Excerpts from a dataset:
####################

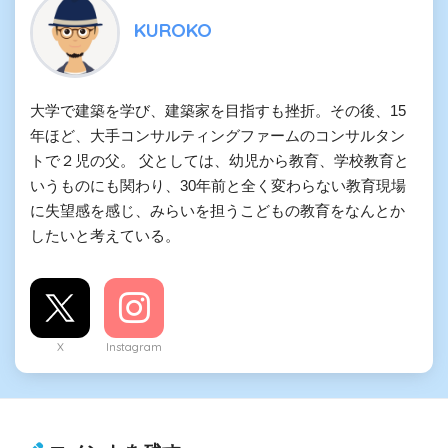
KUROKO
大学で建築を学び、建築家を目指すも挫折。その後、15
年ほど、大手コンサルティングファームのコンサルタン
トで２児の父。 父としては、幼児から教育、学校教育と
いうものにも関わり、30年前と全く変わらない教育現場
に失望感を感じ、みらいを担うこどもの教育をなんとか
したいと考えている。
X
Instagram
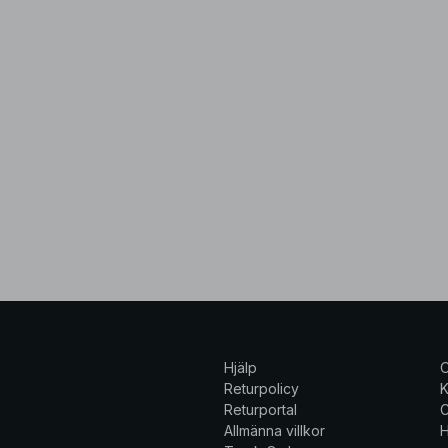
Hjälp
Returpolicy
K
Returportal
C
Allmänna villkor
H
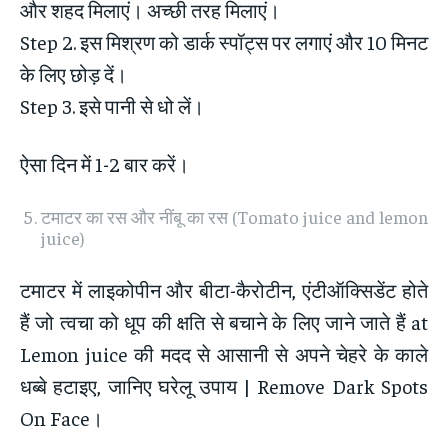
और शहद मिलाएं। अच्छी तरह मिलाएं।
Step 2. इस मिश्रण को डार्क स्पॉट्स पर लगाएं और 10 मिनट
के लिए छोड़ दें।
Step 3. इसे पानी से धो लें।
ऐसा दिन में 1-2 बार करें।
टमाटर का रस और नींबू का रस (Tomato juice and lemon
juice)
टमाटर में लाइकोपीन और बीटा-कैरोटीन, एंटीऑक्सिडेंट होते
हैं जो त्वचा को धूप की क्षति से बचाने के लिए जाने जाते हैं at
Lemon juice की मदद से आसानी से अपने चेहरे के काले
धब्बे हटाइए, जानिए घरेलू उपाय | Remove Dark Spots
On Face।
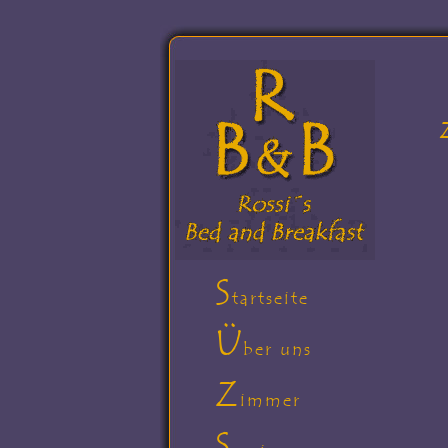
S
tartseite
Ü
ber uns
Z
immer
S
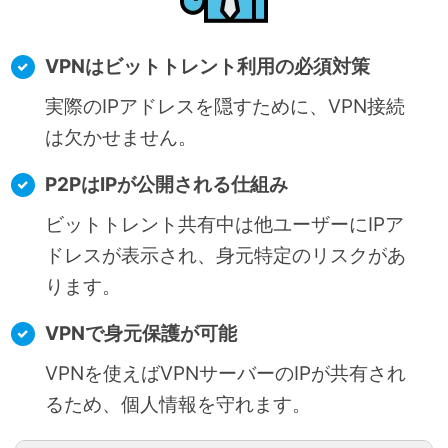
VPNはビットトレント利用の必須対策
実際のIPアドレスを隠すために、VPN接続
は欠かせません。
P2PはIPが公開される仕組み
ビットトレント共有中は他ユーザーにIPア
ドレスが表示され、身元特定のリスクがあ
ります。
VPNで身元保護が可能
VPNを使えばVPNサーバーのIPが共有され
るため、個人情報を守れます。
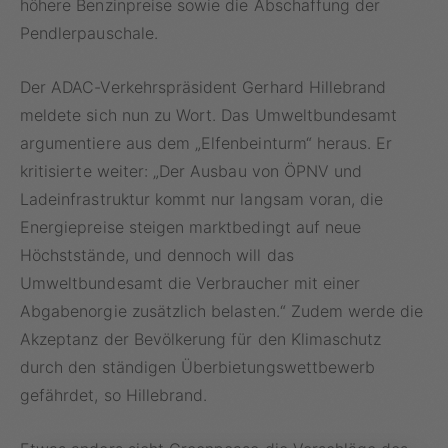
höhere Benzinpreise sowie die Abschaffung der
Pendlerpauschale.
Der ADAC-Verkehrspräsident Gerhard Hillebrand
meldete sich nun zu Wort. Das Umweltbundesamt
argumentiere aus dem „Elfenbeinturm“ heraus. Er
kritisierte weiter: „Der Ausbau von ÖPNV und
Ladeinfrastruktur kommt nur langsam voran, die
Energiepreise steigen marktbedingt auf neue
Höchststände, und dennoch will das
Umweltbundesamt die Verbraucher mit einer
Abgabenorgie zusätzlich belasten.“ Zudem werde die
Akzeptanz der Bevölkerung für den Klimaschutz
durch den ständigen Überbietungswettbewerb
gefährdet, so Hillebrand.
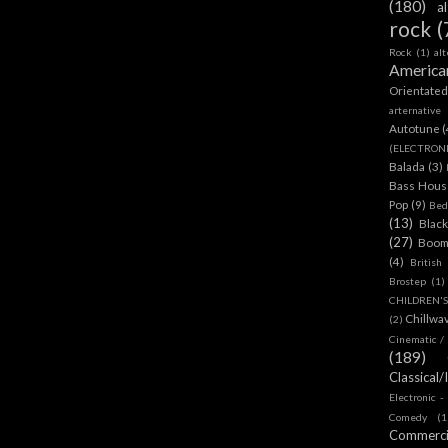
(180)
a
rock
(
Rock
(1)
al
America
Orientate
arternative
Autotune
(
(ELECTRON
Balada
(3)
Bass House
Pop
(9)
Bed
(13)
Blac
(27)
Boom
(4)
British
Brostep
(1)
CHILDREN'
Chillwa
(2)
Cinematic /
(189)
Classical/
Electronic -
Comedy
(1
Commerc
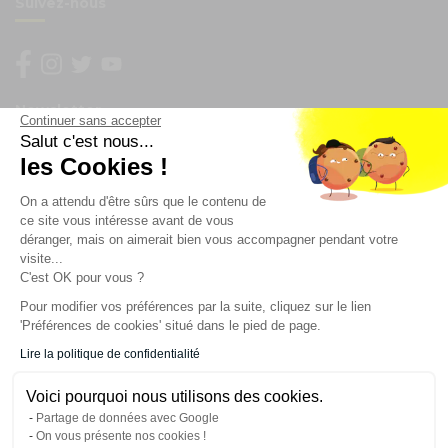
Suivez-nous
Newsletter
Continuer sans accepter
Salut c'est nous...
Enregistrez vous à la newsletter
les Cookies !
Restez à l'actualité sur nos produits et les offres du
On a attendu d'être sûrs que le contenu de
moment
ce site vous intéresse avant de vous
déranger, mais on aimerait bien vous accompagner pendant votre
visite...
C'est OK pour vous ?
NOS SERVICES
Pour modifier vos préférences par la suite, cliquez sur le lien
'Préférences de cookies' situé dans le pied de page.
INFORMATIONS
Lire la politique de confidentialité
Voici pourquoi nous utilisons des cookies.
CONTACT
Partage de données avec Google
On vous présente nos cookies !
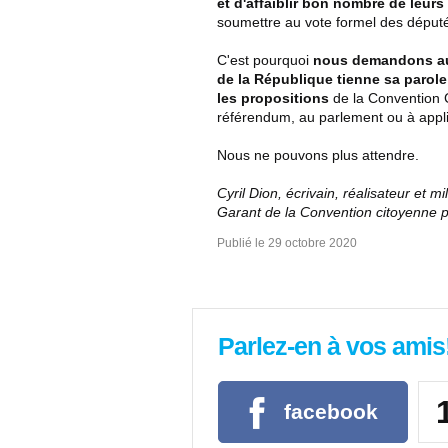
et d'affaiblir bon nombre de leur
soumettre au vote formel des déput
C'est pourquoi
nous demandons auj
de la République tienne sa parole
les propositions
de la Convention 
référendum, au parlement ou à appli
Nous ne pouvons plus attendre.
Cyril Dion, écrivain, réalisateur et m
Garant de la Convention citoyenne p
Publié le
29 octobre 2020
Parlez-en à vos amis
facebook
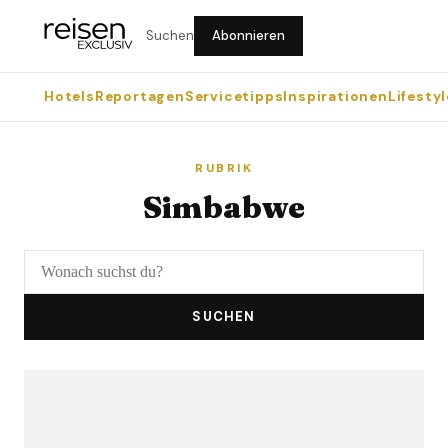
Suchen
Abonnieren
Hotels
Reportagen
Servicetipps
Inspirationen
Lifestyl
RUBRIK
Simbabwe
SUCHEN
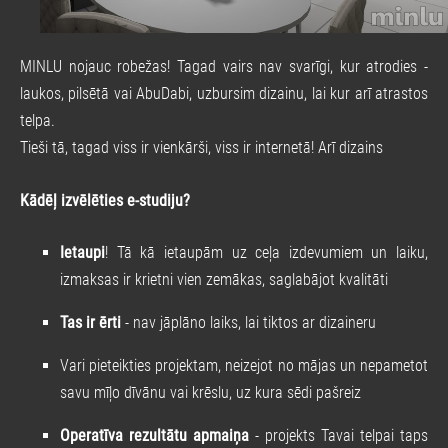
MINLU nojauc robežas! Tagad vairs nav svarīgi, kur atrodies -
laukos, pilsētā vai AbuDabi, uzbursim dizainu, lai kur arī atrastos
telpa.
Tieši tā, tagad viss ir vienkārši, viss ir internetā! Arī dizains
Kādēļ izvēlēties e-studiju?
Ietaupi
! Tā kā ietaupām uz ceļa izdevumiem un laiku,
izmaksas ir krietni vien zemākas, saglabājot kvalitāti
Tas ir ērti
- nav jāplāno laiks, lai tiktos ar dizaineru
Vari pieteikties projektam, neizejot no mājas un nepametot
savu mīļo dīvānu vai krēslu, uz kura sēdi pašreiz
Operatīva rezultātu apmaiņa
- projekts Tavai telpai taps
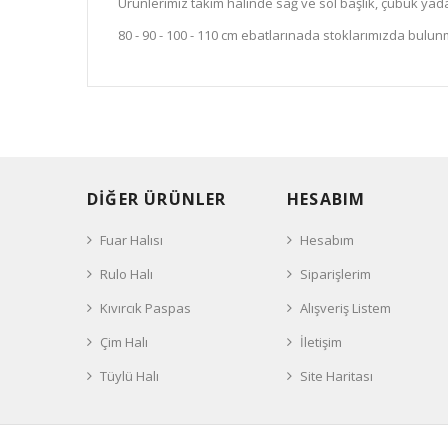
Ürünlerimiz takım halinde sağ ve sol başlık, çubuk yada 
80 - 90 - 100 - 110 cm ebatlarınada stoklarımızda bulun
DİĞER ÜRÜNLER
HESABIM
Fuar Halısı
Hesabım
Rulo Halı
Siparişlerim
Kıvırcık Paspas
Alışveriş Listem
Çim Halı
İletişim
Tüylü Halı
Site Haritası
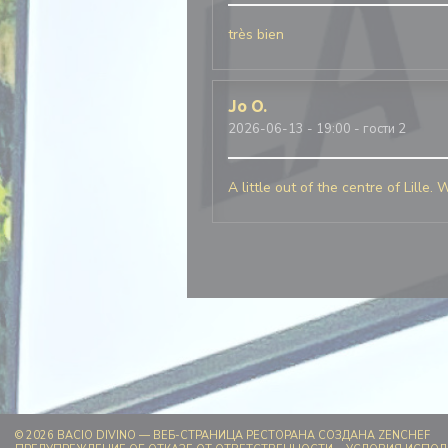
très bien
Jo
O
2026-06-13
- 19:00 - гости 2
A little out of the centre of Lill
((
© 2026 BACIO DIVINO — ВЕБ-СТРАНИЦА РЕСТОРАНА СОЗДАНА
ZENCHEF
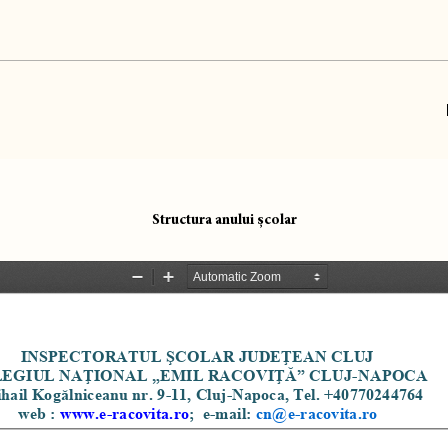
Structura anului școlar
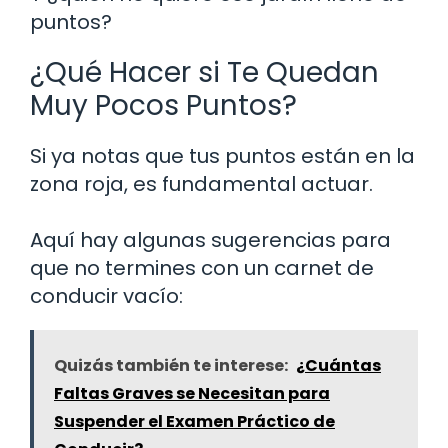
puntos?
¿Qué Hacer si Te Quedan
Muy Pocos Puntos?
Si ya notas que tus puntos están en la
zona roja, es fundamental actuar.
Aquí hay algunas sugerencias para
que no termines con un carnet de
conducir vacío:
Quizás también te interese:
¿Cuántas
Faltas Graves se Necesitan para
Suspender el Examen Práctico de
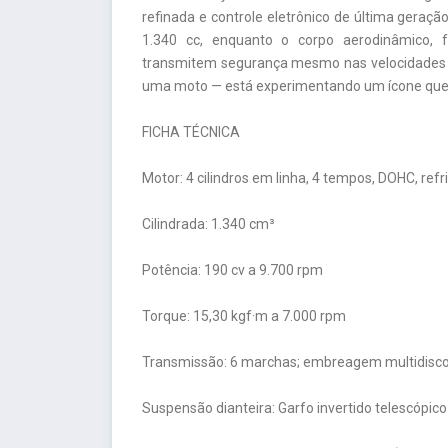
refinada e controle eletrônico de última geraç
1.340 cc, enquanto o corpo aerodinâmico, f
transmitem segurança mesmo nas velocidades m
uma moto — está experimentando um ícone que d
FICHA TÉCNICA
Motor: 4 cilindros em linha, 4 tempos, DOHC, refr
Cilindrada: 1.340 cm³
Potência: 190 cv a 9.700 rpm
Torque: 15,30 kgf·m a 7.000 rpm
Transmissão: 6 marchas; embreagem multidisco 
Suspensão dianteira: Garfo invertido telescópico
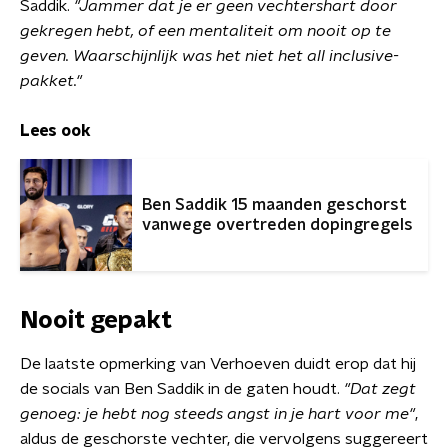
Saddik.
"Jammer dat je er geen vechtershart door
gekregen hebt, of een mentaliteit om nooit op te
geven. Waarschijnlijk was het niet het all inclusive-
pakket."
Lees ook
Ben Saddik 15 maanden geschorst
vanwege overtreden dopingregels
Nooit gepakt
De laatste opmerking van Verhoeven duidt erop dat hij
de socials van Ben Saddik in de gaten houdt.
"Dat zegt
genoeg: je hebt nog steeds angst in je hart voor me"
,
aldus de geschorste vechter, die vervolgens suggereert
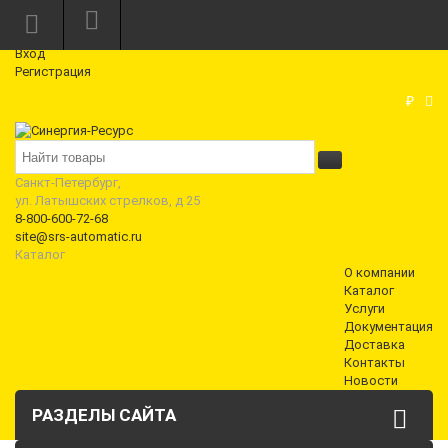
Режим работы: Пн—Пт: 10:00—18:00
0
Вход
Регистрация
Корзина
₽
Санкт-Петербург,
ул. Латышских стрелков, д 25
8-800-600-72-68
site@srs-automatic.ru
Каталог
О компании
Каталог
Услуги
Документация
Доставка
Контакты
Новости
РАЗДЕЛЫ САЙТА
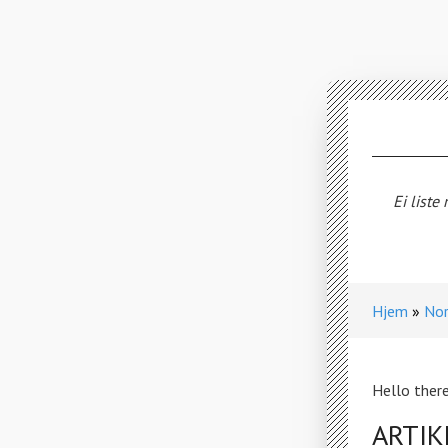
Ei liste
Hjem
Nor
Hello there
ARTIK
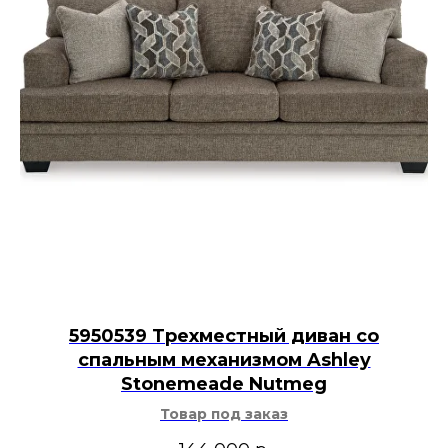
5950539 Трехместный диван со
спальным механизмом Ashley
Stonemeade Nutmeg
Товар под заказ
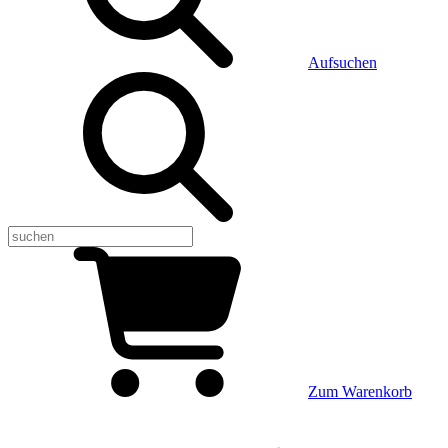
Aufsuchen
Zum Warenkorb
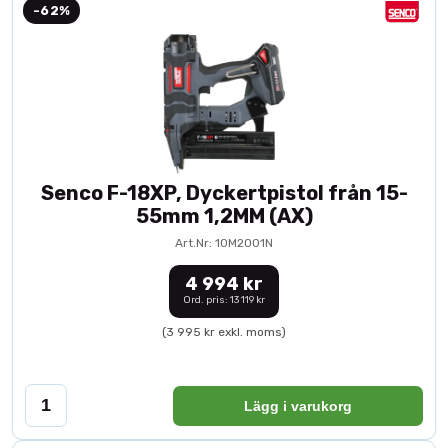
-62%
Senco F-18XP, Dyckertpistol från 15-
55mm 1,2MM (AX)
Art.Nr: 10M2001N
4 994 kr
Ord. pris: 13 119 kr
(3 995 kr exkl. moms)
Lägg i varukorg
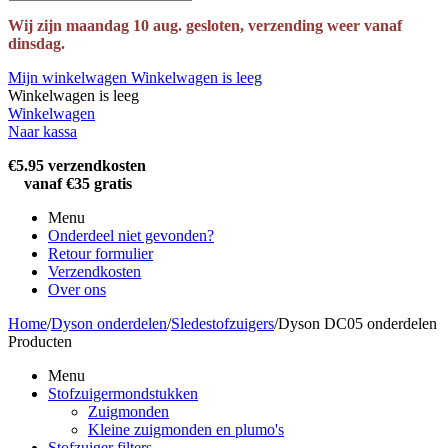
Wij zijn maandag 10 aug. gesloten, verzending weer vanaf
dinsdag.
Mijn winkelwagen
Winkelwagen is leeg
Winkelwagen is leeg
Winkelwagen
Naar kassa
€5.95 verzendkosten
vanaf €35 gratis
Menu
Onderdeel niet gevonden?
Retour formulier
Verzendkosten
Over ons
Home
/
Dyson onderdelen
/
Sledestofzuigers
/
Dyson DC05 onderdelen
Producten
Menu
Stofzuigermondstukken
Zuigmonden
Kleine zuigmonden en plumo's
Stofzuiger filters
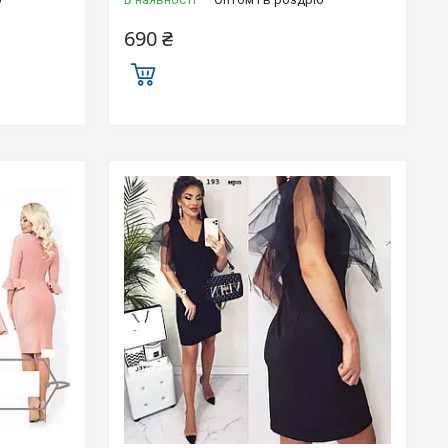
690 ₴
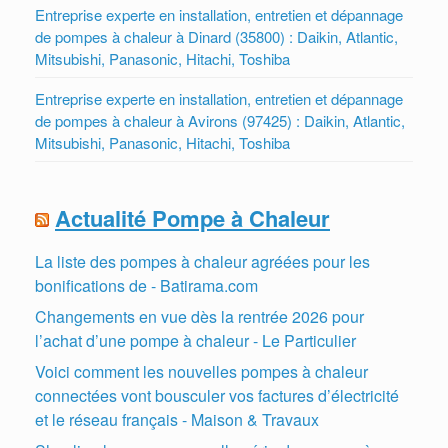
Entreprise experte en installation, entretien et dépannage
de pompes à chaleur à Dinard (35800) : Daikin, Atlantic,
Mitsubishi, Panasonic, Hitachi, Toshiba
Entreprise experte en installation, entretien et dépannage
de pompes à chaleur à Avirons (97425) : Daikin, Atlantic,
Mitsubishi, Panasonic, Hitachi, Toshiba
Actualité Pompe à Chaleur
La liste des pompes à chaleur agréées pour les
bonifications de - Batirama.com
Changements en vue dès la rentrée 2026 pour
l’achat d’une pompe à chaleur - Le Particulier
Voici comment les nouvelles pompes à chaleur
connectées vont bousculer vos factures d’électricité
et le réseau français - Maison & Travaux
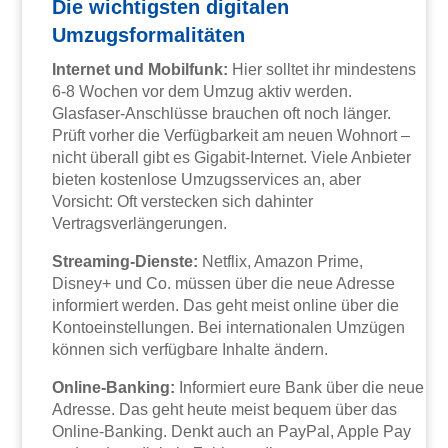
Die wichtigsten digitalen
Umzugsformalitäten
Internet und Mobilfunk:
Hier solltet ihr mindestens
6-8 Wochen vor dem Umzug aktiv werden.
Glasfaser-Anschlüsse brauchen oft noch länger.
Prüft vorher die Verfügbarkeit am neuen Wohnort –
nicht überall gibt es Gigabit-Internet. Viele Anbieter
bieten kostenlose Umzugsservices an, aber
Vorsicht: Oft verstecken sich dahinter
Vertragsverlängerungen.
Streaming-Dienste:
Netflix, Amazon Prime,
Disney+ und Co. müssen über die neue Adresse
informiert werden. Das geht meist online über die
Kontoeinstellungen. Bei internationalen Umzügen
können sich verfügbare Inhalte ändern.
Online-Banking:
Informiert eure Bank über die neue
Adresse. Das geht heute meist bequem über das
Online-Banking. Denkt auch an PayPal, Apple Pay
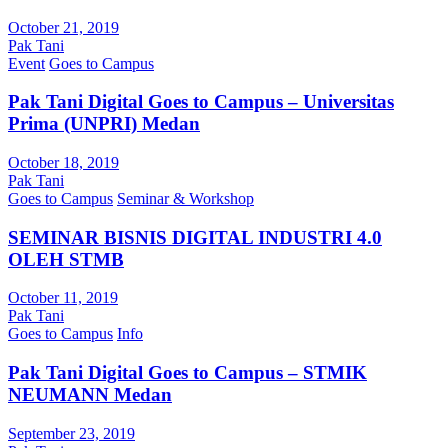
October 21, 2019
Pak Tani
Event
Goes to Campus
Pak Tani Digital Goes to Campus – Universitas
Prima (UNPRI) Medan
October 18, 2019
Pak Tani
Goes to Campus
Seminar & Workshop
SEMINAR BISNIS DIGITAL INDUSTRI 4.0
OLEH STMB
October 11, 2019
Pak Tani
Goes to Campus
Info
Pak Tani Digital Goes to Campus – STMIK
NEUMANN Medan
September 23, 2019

####################

What is expected: The answer must be an exact copy of the lines above, from the start of the records through the line with "るため、個人情報を守れます。", and of nothing else; no pictures belong in it.

Result:
KUROKO
大学で建築を学び、建築家を目指すも挫折。その後、15
年ほど、大手コンサルティングファームのコンサルタン
トで２児の父。 父としては、幼児から教育、学校教育と
いうものにも関わり、30年前と全く変わらない教育現場
に失望感を感じ、みらいを担うこどもの教育をなんとか
したいと考えている。
X
Instagram
Hjälp
Returpolicy
K
Returportal
C
Allmänna villkor
H
और शहद मिलाएं। अच्छी तरह मिलाएं।
Step 2. इस मिश्रण को डार्क स्पॉट्स पर लगाएं और 10 मिनट
के लिए छोड़ दें।
Step 3. इसे पानी से धो लें।
ऐसा दिन में 1-2 बार करें।
टमाटर का रस और नींबू का रस (Tomato juice and lemon
juice)
टमाटर में लाइकोपीन और बीटा-कैरोटीन, एंटीऑक्सिडेंट होते
हैं जो त्वचा को धूप की क्षति से बचाने के लिए जाने जाते हैं at
Lemon juice की मदद से आसानी से अपने चेहरे के काले
धब्बे हटाइए, जानिए घरेलू उपाय | Remove Dark Spots
On Face।
S
tartseite
Ü
ber uns
Z
immer
S
VPNはビットトレント利用の必須対策
実際のIPアドレスを隠すために、VPN接続
は欠かせません。
P2PはIPが公開される仕組み
ビットトレント共有中は他ユーザーにIPア
ドレスが表示され、身元特定のリスクがあ
ります。
VPNで身元保護が可能
VPNを使えばVPNサーバーのIPが共有され
るため、個人情報を守れます。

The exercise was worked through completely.